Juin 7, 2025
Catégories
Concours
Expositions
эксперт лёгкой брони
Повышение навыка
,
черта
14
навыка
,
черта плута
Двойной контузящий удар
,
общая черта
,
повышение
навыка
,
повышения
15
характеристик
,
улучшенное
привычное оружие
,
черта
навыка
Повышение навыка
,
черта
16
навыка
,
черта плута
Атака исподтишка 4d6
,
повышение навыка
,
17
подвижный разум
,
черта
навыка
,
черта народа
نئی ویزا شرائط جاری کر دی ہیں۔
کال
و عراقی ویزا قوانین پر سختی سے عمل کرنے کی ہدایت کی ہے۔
==
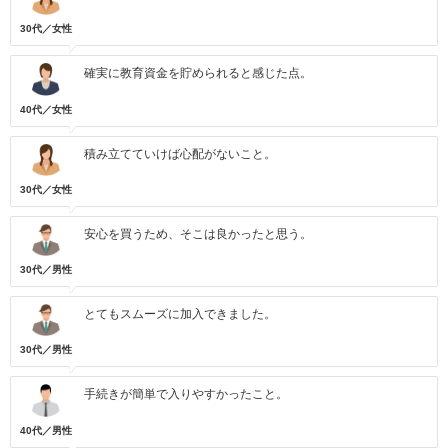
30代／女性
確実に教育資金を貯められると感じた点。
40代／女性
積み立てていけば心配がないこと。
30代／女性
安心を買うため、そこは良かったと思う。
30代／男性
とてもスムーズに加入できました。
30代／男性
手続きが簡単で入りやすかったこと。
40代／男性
* * *
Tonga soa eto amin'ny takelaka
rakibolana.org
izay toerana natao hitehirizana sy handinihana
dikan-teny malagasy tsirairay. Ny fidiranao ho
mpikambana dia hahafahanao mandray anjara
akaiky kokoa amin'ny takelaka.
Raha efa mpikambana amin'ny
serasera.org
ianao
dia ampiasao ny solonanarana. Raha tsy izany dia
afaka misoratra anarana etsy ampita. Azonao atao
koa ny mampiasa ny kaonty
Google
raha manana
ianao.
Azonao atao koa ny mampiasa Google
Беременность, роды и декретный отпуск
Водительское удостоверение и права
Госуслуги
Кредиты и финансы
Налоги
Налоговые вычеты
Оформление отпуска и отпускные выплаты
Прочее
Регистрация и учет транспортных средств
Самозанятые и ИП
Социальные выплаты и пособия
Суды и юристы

- **Work request**
Collect each line above holding the string "mampiasa".

- **Solution to this task**
koa ny mampiasa ny kaonty
Azonao atao koa ny mampiasa Google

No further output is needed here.